## SHORT TASK
Write out each line of the listing below that includes the string "vibraphone".

## RECORDS
━━━━━━━━━━━━━━━━

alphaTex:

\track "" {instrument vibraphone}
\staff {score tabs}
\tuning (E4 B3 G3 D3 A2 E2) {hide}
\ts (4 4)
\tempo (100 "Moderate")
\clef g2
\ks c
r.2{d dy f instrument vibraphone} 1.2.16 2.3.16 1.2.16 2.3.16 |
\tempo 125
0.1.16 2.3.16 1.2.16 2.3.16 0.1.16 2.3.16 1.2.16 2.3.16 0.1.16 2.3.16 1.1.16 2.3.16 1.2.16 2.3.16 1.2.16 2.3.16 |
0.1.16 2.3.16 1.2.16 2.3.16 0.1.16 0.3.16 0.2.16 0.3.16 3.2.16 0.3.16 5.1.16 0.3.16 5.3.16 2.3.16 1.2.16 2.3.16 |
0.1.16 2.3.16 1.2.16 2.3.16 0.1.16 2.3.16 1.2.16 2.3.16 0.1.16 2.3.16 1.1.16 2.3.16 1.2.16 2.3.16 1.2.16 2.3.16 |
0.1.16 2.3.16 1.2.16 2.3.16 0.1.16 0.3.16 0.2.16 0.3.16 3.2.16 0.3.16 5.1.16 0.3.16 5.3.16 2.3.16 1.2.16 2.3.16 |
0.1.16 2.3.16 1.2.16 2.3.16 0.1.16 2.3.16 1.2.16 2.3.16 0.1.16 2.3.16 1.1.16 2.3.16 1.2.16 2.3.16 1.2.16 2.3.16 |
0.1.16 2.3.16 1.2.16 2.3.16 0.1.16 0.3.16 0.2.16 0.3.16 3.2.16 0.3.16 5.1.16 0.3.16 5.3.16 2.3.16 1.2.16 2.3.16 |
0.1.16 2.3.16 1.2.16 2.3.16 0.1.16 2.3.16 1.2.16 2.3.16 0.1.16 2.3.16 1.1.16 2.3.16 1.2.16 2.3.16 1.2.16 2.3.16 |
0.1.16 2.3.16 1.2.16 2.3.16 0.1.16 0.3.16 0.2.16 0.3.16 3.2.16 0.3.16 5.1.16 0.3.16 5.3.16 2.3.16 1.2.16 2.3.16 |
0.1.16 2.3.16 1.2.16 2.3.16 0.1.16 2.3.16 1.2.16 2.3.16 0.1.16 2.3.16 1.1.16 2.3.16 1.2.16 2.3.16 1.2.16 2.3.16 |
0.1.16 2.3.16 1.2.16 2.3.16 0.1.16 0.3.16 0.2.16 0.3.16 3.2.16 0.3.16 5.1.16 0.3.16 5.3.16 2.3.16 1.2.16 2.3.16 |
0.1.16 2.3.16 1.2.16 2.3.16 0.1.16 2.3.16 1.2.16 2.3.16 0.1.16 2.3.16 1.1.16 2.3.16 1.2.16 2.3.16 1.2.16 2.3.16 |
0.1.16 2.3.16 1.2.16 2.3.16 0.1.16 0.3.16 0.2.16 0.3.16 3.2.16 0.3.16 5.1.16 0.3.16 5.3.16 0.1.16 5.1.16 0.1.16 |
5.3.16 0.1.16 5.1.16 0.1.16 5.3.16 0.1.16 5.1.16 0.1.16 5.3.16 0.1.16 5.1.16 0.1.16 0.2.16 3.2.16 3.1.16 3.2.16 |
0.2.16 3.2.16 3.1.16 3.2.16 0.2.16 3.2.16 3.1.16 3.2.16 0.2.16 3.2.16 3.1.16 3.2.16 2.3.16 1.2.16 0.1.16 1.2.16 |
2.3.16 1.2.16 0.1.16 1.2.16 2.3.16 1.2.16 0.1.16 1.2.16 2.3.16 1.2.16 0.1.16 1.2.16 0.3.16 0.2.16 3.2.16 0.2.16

━━━━━━━━━━━━━━━━

## RESPONSE TO THE EXERCISE
\track "" {instrument vibraphone}
r.2{d dy f instrument vibraphone} 1.2.16 2.3.16 1.2.16 2.3.16 |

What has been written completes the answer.